L’acido cianidrico (HCN), secondo i negazionisti, era usato dai nazisti esclusivamente come antiparassitario, per la disinfestazione di indumenti e suppellettili, e non per le gassazioni omicide, come affermato invece dalla storiografia ufficiale che i revisionisti, dispregiativamente, definiscono “sterminazionista”.

Sono essenzialmente tre gli argomenti usati dai negazionisti per suffragare la loro tesi:

1. L’assenza di residui di cianuri nei resti delle camere a gas (argomentazione inizialmente proposta da Leuchter e “sponsorizzata” da Faurisson, quindi sostenuta da tutto il negazionismo internazionale e rilanciata più recentemente dal chimico tedesco German Rudolf).

2. L’assenza di aperture per l’introduzione dello Zyklon nel tetto delle camere a gas divulgata con il noto slogan negazionista No Holes No Holocaust.

3. Le caratteristiche termotecniche dei forni crematori e il relativo consumo di coke ritenuti non idonei per l’esecuzione di gassazioni omicide di massa (aspetto sostenuto soprattutto dall’italiano Carlo Mattogno e dal tedesco Arnulf Neumaier).

Tra le suddette argomentazioni la più divulgata (…) è quella relativa all’attuale assenza di residui di cianuri o la loro presenza in concentrazioni molto basse in ciò che rimane dei locali che furono adibiti dalle SS a camere a gas. Il riscontro invece di cianuri a concentrazioni molto più elevate nelle camere di disinfestazione avvalorerebbe, secondo i negazionisti, l’ipotesi sull’uso dell’acido cianidrico esclusivamente come antiparassitario».

La ricerca antinegazionista ha invece dettagliatamente spiegato come tali differenze di concentrazione erano legate al fatto che per le disinfestazioni occorrevano dosi di gas molto più alte e tempi di esposizione molto più prolungati rispetto a quelli usati nelle camere a gas, dove bassissime dosi di Zyklon era sufficienti ad uccidere in pochi minuti migliaia di persone: i pidocchi sono infatti estremamente più resistenti dell’uomo a questo tipo di veleno.
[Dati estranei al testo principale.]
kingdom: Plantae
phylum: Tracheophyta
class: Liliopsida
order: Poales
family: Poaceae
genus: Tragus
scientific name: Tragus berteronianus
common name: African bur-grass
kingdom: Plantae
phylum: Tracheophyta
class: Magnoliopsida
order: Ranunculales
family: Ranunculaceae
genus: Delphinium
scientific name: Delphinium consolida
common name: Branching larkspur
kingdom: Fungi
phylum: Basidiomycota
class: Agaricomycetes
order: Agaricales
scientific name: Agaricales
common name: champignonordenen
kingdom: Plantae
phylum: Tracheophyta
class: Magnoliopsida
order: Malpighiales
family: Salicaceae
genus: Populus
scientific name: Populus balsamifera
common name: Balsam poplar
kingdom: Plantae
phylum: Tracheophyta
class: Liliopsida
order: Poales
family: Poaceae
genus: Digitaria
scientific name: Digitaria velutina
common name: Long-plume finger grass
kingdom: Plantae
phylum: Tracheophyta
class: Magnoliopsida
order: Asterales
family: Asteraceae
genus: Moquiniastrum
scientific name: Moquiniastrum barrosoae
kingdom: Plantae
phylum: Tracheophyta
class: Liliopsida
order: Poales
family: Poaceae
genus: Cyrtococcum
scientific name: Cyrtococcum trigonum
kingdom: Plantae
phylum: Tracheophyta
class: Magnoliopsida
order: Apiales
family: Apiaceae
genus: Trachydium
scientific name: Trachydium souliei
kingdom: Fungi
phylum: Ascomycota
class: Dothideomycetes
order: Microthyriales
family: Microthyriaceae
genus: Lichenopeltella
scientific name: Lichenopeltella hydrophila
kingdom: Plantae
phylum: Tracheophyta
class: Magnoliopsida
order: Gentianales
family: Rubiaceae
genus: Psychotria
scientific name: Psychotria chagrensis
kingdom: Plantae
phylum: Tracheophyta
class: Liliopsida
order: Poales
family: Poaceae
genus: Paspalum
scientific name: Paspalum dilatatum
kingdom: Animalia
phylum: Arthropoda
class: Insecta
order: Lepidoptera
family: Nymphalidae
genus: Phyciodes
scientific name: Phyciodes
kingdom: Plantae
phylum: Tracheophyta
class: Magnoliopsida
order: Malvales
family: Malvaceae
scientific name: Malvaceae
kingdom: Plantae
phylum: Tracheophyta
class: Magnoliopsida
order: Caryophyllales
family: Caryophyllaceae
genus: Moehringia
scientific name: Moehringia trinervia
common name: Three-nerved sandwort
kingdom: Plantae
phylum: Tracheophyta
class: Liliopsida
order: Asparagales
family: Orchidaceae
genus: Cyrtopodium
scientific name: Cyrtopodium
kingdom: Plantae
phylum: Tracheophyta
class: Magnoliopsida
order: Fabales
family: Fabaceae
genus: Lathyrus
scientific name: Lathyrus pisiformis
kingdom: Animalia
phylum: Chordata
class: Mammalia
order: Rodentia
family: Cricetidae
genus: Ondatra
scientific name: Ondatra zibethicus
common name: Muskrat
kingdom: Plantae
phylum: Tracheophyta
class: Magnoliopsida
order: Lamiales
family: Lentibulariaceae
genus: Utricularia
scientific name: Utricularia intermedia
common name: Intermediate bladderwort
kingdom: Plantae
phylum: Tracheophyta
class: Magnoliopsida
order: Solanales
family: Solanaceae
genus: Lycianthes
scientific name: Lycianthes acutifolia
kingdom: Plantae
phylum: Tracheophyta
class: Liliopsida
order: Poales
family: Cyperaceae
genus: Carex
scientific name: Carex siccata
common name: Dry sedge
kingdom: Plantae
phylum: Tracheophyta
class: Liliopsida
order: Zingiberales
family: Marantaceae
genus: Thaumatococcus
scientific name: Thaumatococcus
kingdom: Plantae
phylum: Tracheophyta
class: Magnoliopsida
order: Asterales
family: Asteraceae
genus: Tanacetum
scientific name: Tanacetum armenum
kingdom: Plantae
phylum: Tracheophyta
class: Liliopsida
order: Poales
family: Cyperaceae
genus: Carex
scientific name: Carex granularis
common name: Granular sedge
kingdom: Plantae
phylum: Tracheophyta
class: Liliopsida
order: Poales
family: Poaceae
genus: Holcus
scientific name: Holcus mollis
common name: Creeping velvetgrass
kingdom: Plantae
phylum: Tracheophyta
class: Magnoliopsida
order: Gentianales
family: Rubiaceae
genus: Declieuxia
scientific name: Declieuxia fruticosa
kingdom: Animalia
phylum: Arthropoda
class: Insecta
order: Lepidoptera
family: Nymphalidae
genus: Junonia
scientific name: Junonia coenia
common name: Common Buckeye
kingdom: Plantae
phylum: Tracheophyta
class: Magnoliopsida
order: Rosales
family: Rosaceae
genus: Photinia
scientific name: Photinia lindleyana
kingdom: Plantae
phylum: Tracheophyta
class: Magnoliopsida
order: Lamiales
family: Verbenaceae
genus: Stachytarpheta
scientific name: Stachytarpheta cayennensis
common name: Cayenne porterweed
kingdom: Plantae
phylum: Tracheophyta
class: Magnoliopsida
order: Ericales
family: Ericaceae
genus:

I lavaggi necessari per eliminare i residui organici lasciati dalle vittime, l’attività respiratoria dei gassati, i fattori atmosferici ai quali sono stati esposti per decenni i ruderi delle camere a gas, demolite dai nazisti prima della fuga, hanno inoltre contribuito a ridurre ulteriormente le concentrazioni di cianuri in questi edifici.

No Holes, No Holocaust” è uno degli slogan coniati dal Professor Faurisson; in realtà l’inesistenza di queste aperture sui tetti delle camere a gas non è poi cosi certa come vorrebbe farci credere il noto negazionista francese: non solo foto aeree scattate dall’aviazione alleata all’epoca delle operazioni di sterminio, ma anche recenti perizie sul posto, hanno al contrario dimostrato che i buchi sui tetti delle camere a gas sono ancor oggi presenti e ben visibili.

La presunta incapacità dei forni di Auschwitz a poter cremare tutti gli esseri umani gassati è invece contraddetta da un noto documento, citato da Pressac, in cui è riportato che i 5 crematori erano in grado di trattare ben 4756 cadaveri al giorno. A ciò va aggiunto che il ricorso anche a cremazioni all’aperto è documentata da più prove fotografiche inconfutabili.

Queste e numerose altre obiezioni anti-negazioniste sono elencate in questo saggio.

Perché questo strano titolo? “Luna di Miele ad Auschwitz” è la citazione, amaramente sarcastica, di una frase pronunciata da Fred Leuchter, famigerato pioniere del negazionismo tecnico, che definì grottescamente la sua spedizione ad Auchwitz come il suo viaggio di nozze.

 

 

 

Notizie sull'autore

Nato a Napoli nel 1962, residente da sempre ad Avellino. Prima esperienza nel campo della saggistica.

Laureato in Medicina e Chirurgia e specializzato in Cardiologia a Napoli. Attualmente Dirigente Medico presso l’Unità Operativa di Cardiologia - UTIC (Unità di Terapia Intensiva Coronarica) del Dipartimento medico-chirurgico del Cuore e dei Vasi dell’AORN (Azienda Ospedaliera di Alta Specialità e Rilievo Nazionale) “San Giuseppe Moscati” di Avellino. In precedenza ha lavorato presso la Divisione di Cardiologia dell’Ospedale Fatebenefratelli di Benevento. Dal 1991 cardiologo della Casa Circondariale di Avellino.

Il libro è stato presentato il 18 febbraio ad Avellino.